(Saved entries)
<<<<

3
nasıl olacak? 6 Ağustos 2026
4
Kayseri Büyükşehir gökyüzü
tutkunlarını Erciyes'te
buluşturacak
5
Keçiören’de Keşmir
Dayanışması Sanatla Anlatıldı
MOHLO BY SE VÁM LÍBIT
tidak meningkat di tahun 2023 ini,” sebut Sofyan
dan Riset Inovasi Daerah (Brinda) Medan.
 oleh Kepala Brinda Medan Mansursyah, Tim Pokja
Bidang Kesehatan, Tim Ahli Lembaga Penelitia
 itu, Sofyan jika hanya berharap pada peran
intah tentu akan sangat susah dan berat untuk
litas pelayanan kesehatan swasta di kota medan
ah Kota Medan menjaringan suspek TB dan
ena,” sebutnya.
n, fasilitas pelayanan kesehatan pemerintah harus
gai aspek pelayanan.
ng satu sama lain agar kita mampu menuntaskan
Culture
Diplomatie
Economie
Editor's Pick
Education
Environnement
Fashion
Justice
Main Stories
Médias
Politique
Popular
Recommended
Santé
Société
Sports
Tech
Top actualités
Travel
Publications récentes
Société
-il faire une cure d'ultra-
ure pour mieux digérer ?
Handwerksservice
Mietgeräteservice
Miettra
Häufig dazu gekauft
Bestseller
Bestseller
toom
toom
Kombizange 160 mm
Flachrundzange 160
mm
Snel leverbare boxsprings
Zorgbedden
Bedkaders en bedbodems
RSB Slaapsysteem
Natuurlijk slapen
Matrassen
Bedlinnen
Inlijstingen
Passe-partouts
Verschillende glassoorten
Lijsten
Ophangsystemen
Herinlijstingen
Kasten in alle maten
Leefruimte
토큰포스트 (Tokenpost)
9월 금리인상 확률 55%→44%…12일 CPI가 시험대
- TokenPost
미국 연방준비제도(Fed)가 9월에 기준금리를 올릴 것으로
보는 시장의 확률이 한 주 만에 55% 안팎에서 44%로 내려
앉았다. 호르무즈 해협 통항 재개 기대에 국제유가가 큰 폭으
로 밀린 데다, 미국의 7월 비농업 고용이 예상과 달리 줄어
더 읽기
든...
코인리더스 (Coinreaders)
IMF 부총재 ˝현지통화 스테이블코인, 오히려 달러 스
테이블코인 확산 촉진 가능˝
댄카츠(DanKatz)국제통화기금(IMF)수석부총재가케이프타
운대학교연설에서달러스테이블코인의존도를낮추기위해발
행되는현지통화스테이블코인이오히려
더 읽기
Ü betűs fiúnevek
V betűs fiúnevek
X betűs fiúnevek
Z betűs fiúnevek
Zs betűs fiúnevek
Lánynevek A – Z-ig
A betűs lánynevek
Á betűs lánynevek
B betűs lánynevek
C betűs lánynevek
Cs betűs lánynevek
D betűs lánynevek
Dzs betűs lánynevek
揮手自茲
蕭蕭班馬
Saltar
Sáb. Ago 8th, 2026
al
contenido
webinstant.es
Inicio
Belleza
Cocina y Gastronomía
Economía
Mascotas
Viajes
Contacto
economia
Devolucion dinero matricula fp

>>>>
<<<<

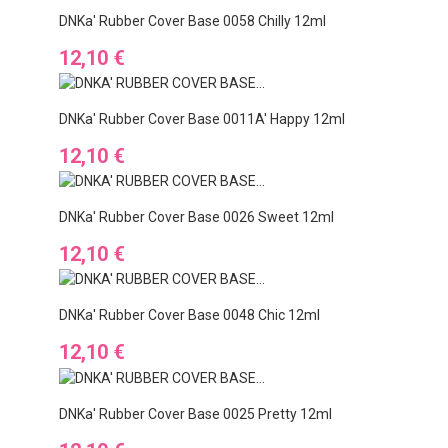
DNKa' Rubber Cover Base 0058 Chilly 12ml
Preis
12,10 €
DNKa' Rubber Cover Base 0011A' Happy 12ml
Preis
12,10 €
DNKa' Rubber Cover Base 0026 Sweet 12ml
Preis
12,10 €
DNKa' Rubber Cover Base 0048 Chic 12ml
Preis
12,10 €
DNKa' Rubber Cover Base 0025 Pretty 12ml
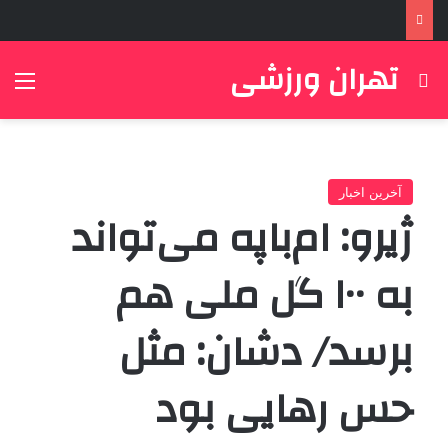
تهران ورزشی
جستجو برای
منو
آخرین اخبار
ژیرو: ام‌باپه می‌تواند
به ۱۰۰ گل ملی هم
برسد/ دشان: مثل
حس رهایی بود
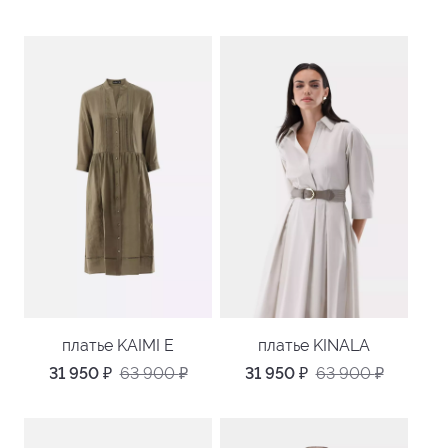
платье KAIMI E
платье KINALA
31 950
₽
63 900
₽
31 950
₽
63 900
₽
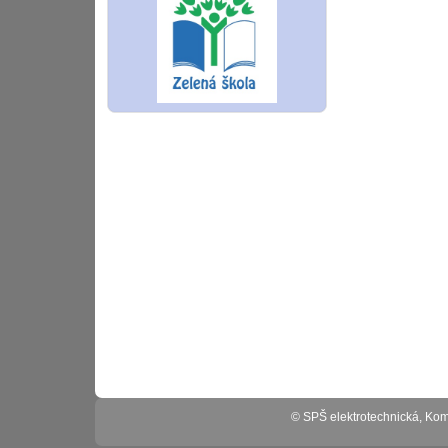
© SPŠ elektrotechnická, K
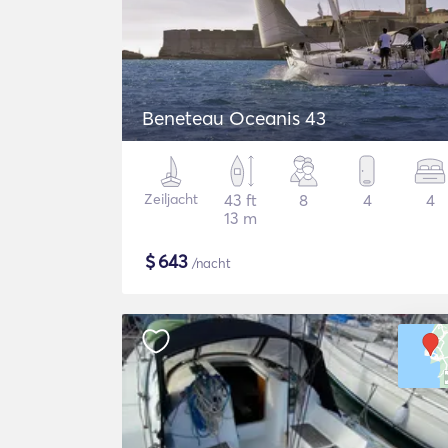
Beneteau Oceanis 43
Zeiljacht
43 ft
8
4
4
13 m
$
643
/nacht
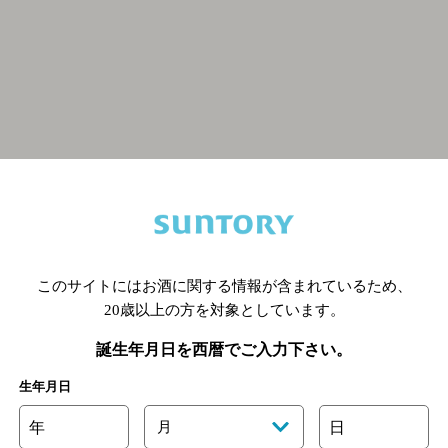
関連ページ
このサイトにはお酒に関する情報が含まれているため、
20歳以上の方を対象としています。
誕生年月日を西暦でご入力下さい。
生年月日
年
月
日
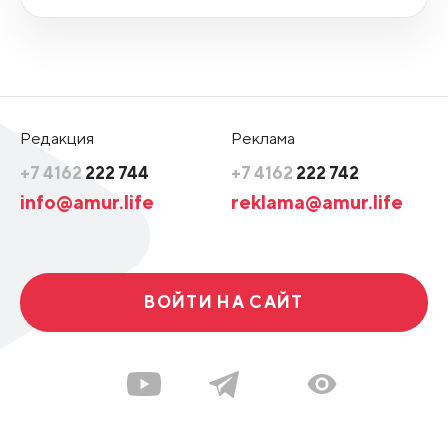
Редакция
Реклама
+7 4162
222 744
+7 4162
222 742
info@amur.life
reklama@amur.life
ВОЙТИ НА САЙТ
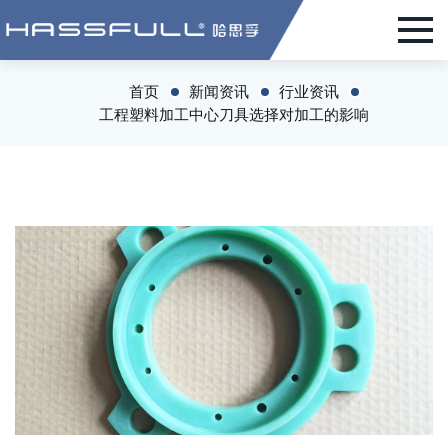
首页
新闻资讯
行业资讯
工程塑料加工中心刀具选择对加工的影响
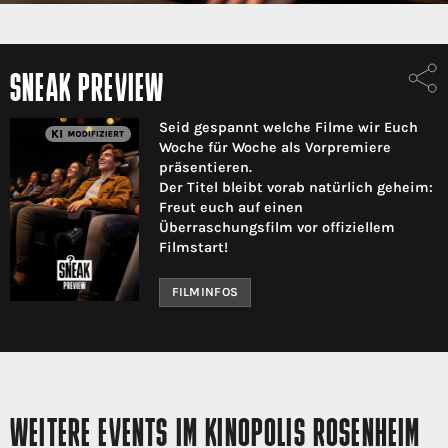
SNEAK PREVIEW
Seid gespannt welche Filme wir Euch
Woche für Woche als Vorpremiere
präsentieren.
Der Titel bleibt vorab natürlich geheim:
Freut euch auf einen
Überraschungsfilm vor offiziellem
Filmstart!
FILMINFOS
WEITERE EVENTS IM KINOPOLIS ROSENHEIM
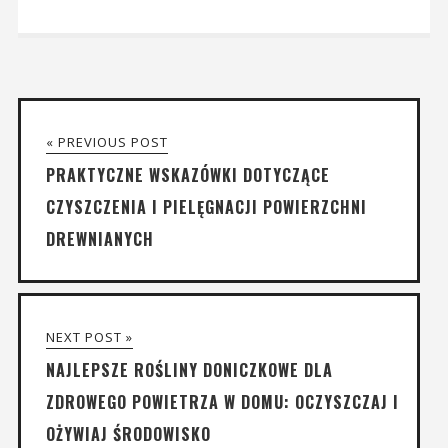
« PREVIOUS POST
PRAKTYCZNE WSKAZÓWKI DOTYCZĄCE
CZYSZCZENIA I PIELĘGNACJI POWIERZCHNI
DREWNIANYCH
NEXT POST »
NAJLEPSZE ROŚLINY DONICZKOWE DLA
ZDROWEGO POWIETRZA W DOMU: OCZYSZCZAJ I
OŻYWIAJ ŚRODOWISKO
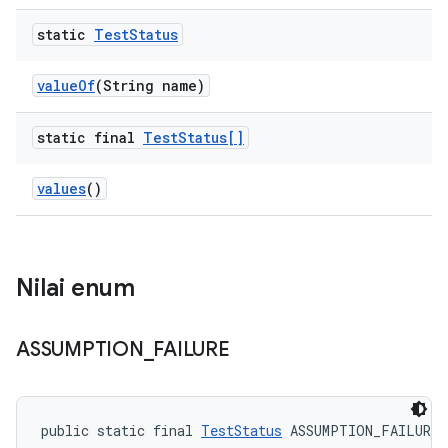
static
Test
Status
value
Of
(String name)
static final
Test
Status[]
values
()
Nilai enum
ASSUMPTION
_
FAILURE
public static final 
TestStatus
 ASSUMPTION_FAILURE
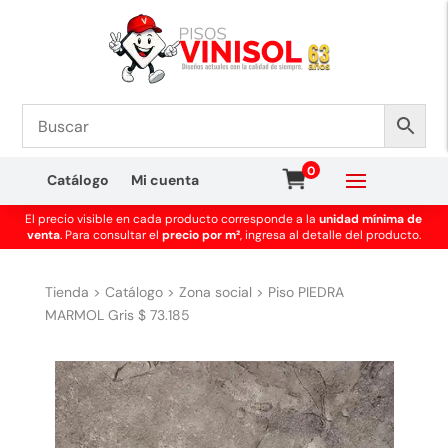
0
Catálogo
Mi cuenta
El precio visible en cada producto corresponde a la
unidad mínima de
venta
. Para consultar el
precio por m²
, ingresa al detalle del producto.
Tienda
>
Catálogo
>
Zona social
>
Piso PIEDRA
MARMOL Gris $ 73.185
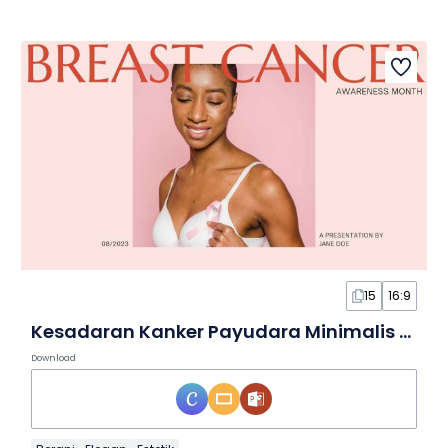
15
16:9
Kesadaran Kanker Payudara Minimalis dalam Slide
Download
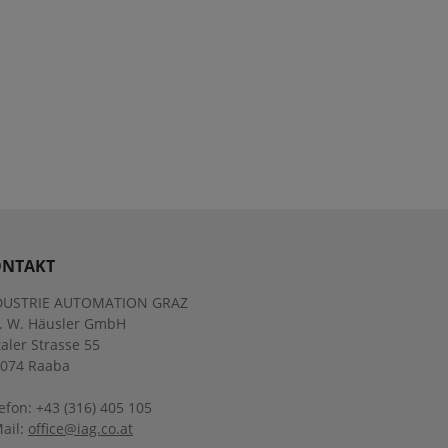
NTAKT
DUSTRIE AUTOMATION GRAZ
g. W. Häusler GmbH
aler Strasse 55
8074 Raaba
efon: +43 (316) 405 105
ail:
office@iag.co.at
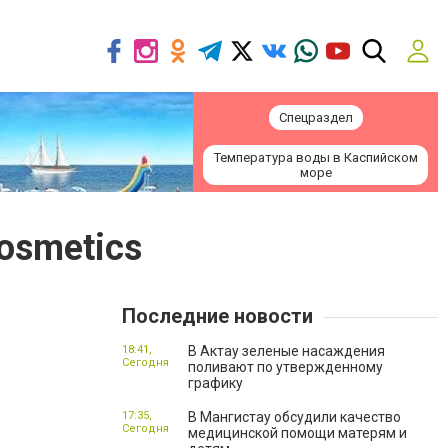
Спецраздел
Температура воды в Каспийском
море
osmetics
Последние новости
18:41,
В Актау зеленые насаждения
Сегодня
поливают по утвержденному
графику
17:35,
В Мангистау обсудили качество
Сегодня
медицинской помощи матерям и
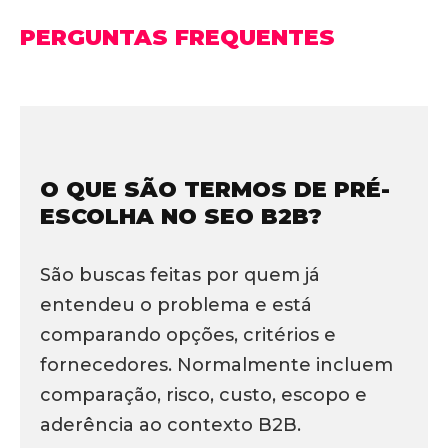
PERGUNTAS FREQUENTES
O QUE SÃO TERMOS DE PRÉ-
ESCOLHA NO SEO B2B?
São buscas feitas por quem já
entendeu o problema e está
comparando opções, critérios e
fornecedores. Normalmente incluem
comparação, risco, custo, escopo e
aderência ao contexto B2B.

>>>>
<<<<

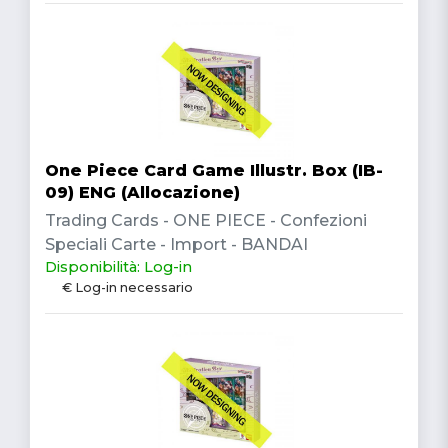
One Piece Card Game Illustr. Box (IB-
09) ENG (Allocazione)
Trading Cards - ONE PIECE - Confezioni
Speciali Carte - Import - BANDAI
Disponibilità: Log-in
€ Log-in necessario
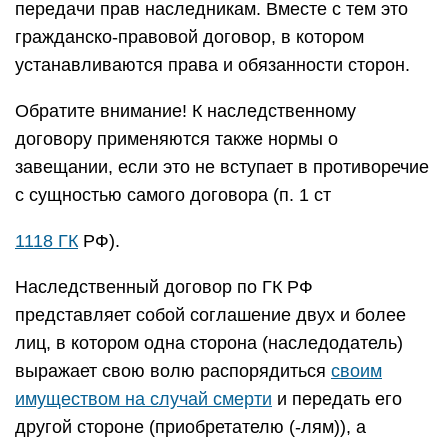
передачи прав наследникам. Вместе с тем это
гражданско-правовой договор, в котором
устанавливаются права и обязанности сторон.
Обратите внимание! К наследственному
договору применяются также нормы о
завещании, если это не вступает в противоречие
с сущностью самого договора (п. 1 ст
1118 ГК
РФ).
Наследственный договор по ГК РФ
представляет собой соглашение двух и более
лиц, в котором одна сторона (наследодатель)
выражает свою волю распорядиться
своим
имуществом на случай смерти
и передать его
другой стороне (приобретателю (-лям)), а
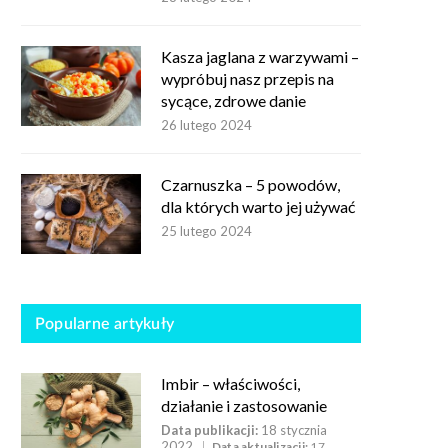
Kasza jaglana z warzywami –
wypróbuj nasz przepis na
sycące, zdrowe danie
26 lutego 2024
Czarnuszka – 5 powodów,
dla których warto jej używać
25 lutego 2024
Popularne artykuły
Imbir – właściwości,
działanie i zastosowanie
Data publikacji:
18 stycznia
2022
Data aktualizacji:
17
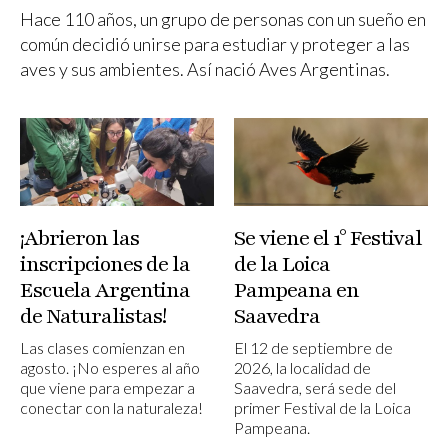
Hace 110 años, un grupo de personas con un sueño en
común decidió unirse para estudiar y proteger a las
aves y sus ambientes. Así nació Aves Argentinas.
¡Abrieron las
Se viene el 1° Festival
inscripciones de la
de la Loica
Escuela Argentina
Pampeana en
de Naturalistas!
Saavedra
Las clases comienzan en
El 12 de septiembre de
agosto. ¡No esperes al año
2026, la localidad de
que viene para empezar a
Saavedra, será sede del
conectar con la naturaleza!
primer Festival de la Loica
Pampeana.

>>>>

▸ **Work instructions**:
Out of the records above, please copy exactly the lines from the line with "sycące, zdrowe danie" up to and including the line with "Las clases comienzan en", minus the pictures.

▸ **Result of the exercise**:
sycące, zdrowe danie
26 lutego 2024
Czarnuszka – 5 powodów,
dla których warto jej używać
25 lutego 2024
Popularne artykuły
Imbir – właściwości,
działanie i zastosowanie
Data publikacji:
18 stycznia
2022
Data aktualizacji:
17
Hace 110 años, un grupo de personas con un sueño en
común decidió unirse para estudiar y proteger a las
aves y sus ambientes. Así nació Aves Argentinas.
¡Abrieron las
Se viene el 1° Festival
inscripciones de la
de la Loica
Escuela Argentina
Pampeana en
de Naturalistas!
Saavedra
Las clases comienzan en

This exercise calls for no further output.